23
Поле ржи дозревало под перепелиный позывающий, все примиряющий собою посвист, под бесплодные ночные погромыхиванья, перекаты глухие, трепет и судороги небесного всевидящего огня, обнажавшего на мгновение острым грифелем прорисованный — не такой уж сложный, чудилось, — костяк миростроенья, балки и фермы его сотрясаемые, содрогаемые грозой, — под солнцем белесым, под небесами дозревало постаревшими, приусталыми за долгое рабочее лето, и конца ему не виделось, полю. У самых ног начало было, растительно-пресный сухой, уже хлебный жар его в лицо, поклоны колосьев земле и жизни; шуршал через силу подальше, рябил в них полденный, зноем укороченный ветерок, брел, истомленный, и спадал; и далее взнимал вдруг, летел стремительно, видимый уже по широкой, тусклого серебра дуге туда, в глубь хлебного, в нехоженое — и рожь взнималась волнами, валилась, бежала, торопилась тоже, и зыбкие тени, одна догоняя другую, стлались и шли, стлались и текли к пределу теней, к растворенью их там, туда, в светлый, заслонивший горизонт и уже омертвелостью созревания обреченно тронутый житный простор.
Светла была обреченность эта, временна в поле жизни, колосящемся всегда, и чем-то отрадна, своим волнующимся покоем, что ли, спасительным незнаньем конца ли, — словно всему тут обещано, уготовано было вечное. Уже проросло, сбылось все, состоялось и ни о чем тут не жалело прошлое, лишь неурочная паутинка несбывшегося плыла в поредевшем под август растительном дыхании; в непрестанной своей смене сквозняки полевых нетревожных видений обновляли свет и воздух там, над хлебом зреющим, молчала земля, отдав что могла, — и все покрывала собой безмятежная, линялая от вековечной носки голубизна неведенья.
Неведенья ли?
Но кто это и когда — уже все чаще спрашивали себя — установил, заказал пределы ему, живому, а все остальное мертвым счел, косным? Делить взялись вроде бы для предварительного, условного знания, а возвели чуть не в абсолют, родительницу живого, роженицу, мертвой назвали и сами же в это поверили, а поверив — испугались, каждый за себя сначала и все вместе потом — за все живое… Но почему ж оно, спрашивали, так не боится тогда неживого, разве что в частностях личных своих, личностных — в самом ли деле от неведенья, да и есть ли оно, возможно ли? И не значит ли большая, великая эта безбоязность существования, что не какое-то здесь роковое незнание, лунатизм сущего и прозябанье над пропастью, в грозной невнятице стихий, а доверие, неразъединимое родство?
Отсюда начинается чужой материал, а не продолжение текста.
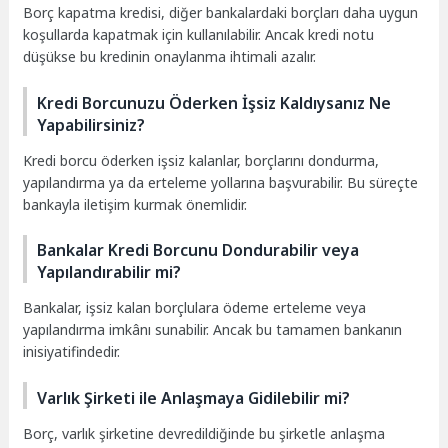
Borç kapatma kredisi, diğer bankalardaki borçları daha uygun
koşullarda kapatmak için kullanılabilir. Ancak kredi notu
düşükse bu kredinin onaylanma ihtimali azalır.
Kredi Borcunuzu Öderken İşsiz Kaldıysanız Ne
Yapabilirsiniz?
Kredi borcu öderken işsiz kalanlar, borçlarını dondurma,
yapılandırma ya da erteleme yollarına başvurabilir. Bu süreçte
bankayla iletişim kurmak önemlidir.
Bankalar Kredi Borcunu Dondurabilir veya
Yapılandırabilir mi?
Bankalar, işsiz kalan borçlulara ödeme erteleme veya
yapılandırma imkânı sunabilir. Ancak bu tamamen bankanın
inisiyatifindedir.
Varlık Şirketi ile Anlaşmaya Gidilebilir mi?
Borç, varlık şirketine devredildiğinde bu şirketle anlaşma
И бояться — надо ли бояться?
Цвело и зрело все с безоглядным рвением, роняло листву, умирало, гнило и возобновлялось опять под высокой рукой доверия — на земле зрело, все хранящей в себе, сохраняющей до времени семена и кости, первобытные рубила, фугасы, многотерпеливое битое стекло и головешки городов, закатившуюся через щель под пол трогательную пуговку от детской распашонки, все что угодно, — но лишь человека, воплощенного слова жизни, не храня, слово через и сквозь него лишь пересылая будущему… Так жаловался себе и миру человек, но его ничто не слышало или не понимало. Или сам он не слышал, самоувлеченьем больной, пеняя на то и кляня то, чего не понимал, и некому было ему помочь. И лишь те из людей, кажется, кто верил в видимую или истинную простоту мира, могли и умели иногда обрести в нем покой и уважение к своему существованию и не боялись почти. То есть боялись, но знали, что так надо, всему надо, что речь не о них одних, но обо всем, а они есть только часть вечной, недодуманной всегда, незавершенной мысли это всего…
И чем дальше заходишь в поле, в его живую шелестящую дремоту, в сны о себе, когда благодатней и быстрее всего растут хлеба и дети, тем виднее, внятнее простота жизни — себя скрывающая, себе сопротивляющаяся простота, с собою согласная лишь здесь… не уходи с поля. Не уходи, уже пылеватость некая появилась, просквозила воздух и самое небо над пологим дальним подъемом полевым, где марево дрожит и струится, человеческие размывая, передергивая взгляд и мысли, земную отекая твердь, — ибо сквозит, роится уже там хлебная пыль уборочная, будущая.